Gravitational Lens Models Based on Submillimeter Array Imaging of Herschel-selected Strongly Lensed Sub-millimeter Galaxies at z>1.5

TL;DR

This study uses high-resolution submillimeter imaging and optical spectroscopy to analyze strong gravitational lensing in Herschel-selected galaxies, revealing lens properties and intrinsic galaxy characteristics at high redshift.

Contribution

It introduces a visibility-plane lens modeling technique applied to SMA data, providing new insights into lens masses and unlensed galaxy sizes and luminosities.

Findings

21 out of 30 Herschel sources are strongly lensed.

Lensed SMGs have median L_FIR of 7.9x10^12 L_sun.

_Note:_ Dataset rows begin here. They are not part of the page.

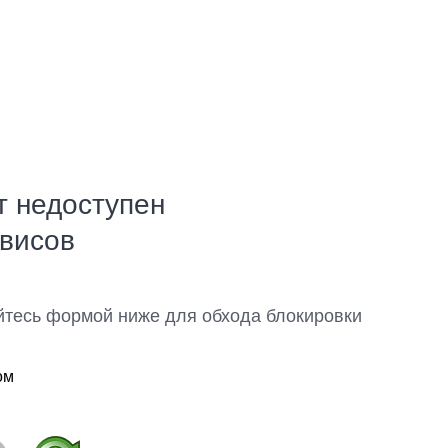
т недоступен
рвисов
йтесь формой ниже для обхода блокировки
ом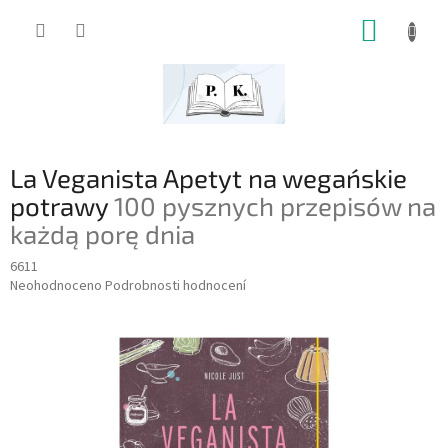
Přejít
NÁKUP
na
obsah
KOŠÍK
La Veganista Apetyt na wegańskie
potrawy
100 pysznych przepisów na
każdą porę dnia
6611
Průměrné
Neohodnoceno
Podrobnosti hodnocení
hodnocení
produktu
je
0,0
z
5
hvězdiček.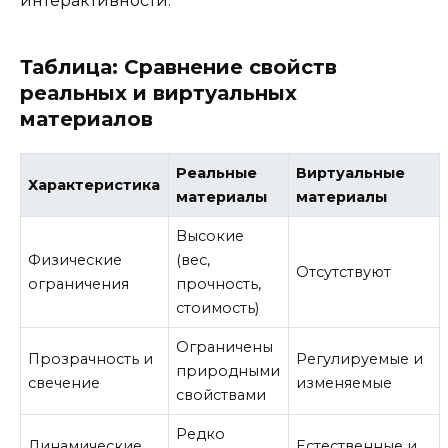
интерактивности.
Таблица: Сравнение свойств
реальных и виртуальных
материалов
Реальные
Виртуальные
Характеристика
материалы
материалы
Высокие
Физические
(вес,
Отсутствуют
ограничения
прочность,
стоимость)
Ограничены
Прозрачность и
Регулируемые и
природными
свечение
изменяемые
свойствами
Редко
Динамические
Естественные и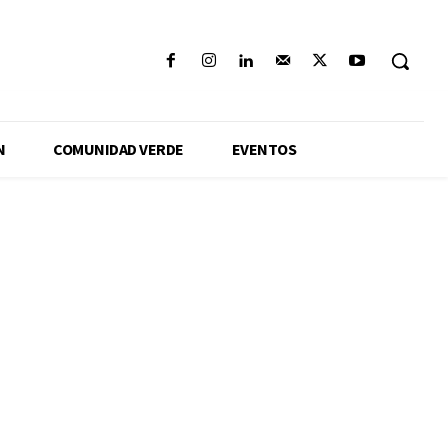
N
COMUNIDAD VERDE
EVENTOS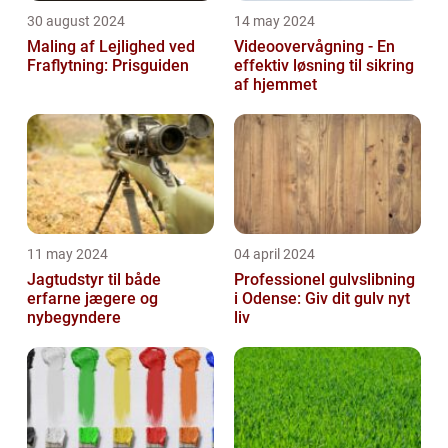
30 august 2024
14 may 2024
Maling af Lejlighed ved
Videoovervågning - En
Fraflytning: Prisguiden
effektiv løsning til sikring
af hjemmet
11 may 2024
04 april 2024
Jagtudstyr til både
Professionel gulvslibning
erfarne jægere og
i Odense: Giv dit gulv nyt
nybegyndere
liv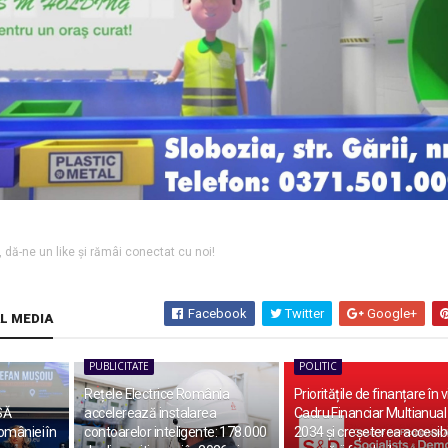
l, dă-ne un like și rămâi conectat cu noi!
Facebook
Twitter
Google+
AL MEDIA
PUBLICITATE
POLITIC
Rețele Electrice România
Prioritățile de finanțare în v
SĂ
accelerează instalarea
Cadru Financiar Multianual
omâniei în
contoarelor inteligente: 178.000
2034 și creșeterea accesibil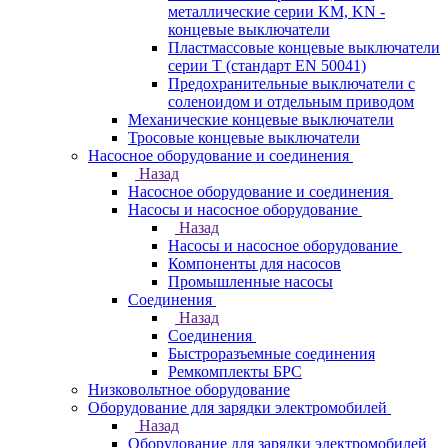
металлические серии KM, KN -
концевые выключатели
Пластмассовые концевые выключатели
серии T (стандарт EN 50041)
Предохранительные выключатели с
соленоидом и отдельным приводом
Механические концевые выключатели
Тросовые концевые выключатели
Насосное оборудование и соединения
Назад
Насосное оборудование и соединения
Насосы и насосное оборудование
Назад
Насосы и насосное оборудование
Компоненты для насосов
Промышленные насосы
Соединения
Назад
Соединения
Быстроразъемные соединения
Ремкомплекты БРС
Низковольтное оборудование
Оборудование для зарядки электромобилей
Назад
Оборудование для зарядки электромобилей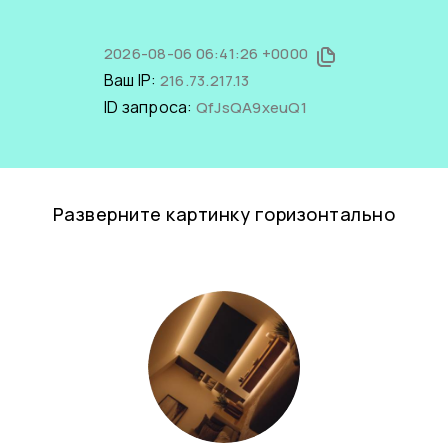
2026-08-06 06:41:26 +0000
Ваш IP:
216.73.217.13
ID запроса:
QfJsQA9xeuQ1
Разверните картинку горизонтально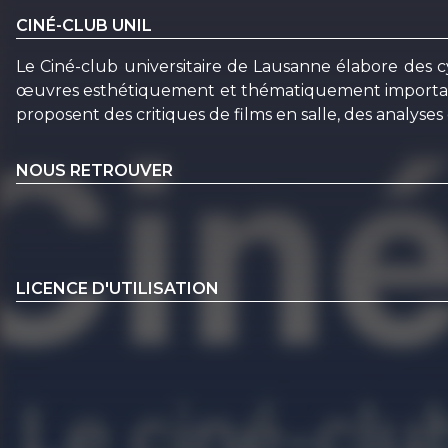
CINÉ-CLUB UNIL
Le Ciné-club universitaire de Lausanne élabore des cy
œuvres esthétiquement et thématiquement importantes
proposent des critiques de films en salle, des analyse
NOUS RETROUVER
LICENCE D'UTILISATION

Lensed SMGs show lower amplification factors than predicted.

Abstract

Strong gravitational lenses are now being routinely discovered in wide-field surveys at (sub)millimeter wavelengths. We present Submillimeter Array (SMA) high-spatial resolution imaging and Gemini-South and Multiple Mirror Telescope optical spectroscopy of strong lens candidates discovered in the two widest extragalactic surveys conducted by the Herschel Space Observatory: the Herschel-Astrophysical Terahertz Large Area Survey (H-ATLAS) and the Herschel Multi-tiered Extragalactic Survey (HerMES). From a sample of 30 Herschel sources with S_500>100 mJy, 21 are strongly lensed (multiply imaged), 4 are moderately lensed (singly imaged), and the remainder require additional data to determine their lensing status. We apply a visibility-plane lens modeling technique to the SMA data to recover information about the masses of the lenses as well as the intrinsic (i.e., unlensed) sizes (r_half) and far-infrared luminosities (L_FIR) of the lensed submillimeter galaxies (SMGs). The sample of lenses comprises primarily isolated massive galaxies, but includes some groups and clusters as well. Several of the lenses are located at z_lens>0.7, a redshift regime that is inaccessible to lens searches based on Sloan Digital Sky Survey spectroscopy. The lensed SMGs are amplified by factors that are significantly below statistical model predictions given the 500um flux densities of our sample. We speculate that this may reflect a deficiency in our understanding of the intrinsic sizes and luminosities of the brightest SMGs. The lensed SMGs span nearly one decade in L_FIR (median L_FIR=7.9x10^12 L_sun) and two decades in FIR luminosity surface density (median Sigma_FIR=6.0x10^11 L_sun kpc^-2). The strong lenses in this sample and others identified via (sub-)mm surveys will provide a wealth of information regarding the astrophysics of galaxy formation and evolution over a wide range in redshift.